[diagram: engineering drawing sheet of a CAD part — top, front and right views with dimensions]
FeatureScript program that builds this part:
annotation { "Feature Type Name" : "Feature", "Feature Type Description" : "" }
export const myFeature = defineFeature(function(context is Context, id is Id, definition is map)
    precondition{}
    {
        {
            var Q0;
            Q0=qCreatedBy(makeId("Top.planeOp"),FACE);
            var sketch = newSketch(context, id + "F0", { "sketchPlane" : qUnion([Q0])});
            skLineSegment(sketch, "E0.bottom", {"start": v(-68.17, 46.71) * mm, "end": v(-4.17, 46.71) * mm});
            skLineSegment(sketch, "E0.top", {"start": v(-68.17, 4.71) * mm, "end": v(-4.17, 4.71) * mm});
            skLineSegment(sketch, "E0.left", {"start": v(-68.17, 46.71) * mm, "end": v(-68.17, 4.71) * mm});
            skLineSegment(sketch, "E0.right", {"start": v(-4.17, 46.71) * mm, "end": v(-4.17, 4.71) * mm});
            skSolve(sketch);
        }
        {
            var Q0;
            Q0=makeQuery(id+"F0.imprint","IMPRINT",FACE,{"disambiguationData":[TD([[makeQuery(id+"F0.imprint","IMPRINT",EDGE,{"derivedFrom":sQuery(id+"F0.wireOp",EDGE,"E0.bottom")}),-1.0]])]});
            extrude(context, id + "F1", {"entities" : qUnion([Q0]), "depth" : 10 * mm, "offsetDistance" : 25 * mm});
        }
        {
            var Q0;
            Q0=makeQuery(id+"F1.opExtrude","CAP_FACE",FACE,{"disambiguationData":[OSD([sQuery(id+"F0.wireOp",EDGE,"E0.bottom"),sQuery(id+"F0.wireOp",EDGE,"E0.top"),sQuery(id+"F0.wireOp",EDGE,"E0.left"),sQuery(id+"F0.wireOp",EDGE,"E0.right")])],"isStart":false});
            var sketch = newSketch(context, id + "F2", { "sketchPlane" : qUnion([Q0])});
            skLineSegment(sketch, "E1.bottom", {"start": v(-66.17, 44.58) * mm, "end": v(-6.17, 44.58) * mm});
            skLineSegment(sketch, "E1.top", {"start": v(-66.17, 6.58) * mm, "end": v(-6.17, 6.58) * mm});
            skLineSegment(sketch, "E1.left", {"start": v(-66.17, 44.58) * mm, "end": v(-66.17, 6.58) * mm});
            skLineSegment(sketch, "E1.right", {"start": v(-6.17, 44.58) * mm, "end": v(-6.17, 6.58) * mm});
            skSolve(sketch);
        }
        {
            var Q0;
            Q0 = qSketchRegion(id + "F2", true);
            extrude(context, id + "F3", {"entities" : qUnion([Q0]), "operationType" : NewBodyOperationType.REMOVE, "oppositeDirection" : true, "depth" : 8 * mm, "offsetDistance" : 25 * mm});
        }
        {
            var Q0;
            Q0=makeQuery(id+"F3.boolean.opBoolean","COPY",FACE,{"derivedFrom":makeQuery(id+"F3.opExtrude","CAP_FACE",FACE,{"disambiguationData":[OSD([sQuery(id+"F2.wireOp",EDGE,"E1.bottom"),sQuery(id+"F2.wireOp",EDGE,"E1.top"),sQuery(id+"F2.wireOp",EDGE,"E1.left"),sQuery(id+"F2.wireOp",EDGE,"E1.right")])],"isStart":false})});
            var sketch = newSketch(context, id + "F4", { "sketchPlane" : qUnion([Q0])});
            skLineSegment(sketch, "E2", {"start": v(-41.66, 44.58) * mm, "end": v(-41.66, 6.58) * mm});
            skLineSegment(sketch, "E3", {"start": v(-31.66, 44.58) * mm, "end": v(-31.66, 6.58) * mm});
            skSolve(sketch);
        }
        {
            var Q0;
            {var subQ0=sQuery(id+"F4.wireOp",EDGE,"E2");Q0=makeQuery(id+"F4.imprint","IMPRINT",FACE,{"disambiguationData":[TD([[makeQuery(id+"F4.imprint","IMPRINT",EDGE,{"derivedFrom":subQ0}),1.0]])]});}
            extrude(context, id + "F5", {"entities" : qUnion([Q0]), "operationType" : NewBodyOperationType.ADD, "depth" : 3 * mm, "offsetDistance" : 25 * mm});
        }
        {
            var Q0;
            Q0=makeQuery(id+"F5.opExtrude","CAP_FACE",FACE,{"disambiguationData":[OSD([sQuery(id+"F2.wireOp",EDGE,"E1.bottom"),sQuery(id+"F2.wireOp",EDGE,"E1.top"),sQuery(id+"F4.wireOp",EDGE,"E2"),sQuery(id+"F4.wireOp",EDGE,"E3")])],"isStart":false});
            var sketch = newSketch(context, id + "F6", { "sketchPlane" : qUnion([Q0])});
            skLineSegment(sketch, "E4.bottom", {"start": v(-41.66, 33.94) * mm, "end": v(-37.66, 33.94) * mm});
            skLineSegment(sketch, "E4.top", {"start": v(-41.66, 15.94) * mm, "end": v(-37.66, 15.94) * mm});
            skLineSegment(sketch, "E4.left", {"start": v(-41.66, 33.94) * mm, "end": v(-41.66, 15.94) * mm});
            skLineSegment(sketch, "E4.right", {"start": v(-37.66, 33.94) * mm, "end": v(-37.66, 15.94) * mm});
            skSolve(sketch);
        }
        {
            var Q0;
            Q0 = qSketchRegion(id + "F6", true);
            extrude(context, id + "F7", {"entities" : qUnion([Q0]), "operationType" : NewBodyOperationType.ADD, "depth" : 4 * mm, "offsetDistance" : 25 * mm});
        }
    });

※ ※ ※

(DIRECTION) Select every line in the rows above that contains the string "qUnion".

(RESPONSE TO THE EXERCISE)
            var sketch = newSketch(context, id + "F0", { "sketchPlane" : qUnion([Q0])});
            extrude(context, id + "F1", {"entities" : qUnion([Q0]), "depth" : 10 * mm, "offsetDistance" : 25 * mm});
            var sketch = newSketch(context, id + "F2", { "sketchPlane" : qUnion([Q0])});
            extrude(context, id + "F3", {"entities" : qUnion([Q0]), "operationType" : NewBodyOperationType.REMOVE, "oppositeDirection" : true, "depth" : 8 * mm, "offsetDistance" : 25 * mm});
            var sketch = newSketch(context, id + "F4", { "sketchPlane" : qUnion([Q0])});
            extrude(context, id + "F5", {"entities" : qUnion([Q0]), "operationType" : NewBodyOperationType.ADD, "depth" : 3 * mm, "offsetDistance" : 25 * mm});
            var sketch = newSketch(context, id + "F6", { "sketchPlane" : qUnion([Q0])});
            extrude(context, id + "F7", {"entities" : qUnion([Q0]), "operationType" : NewBodyOperationType.ADD, "depth" : 4 * mm, "offsetDistance" : 25 * mm});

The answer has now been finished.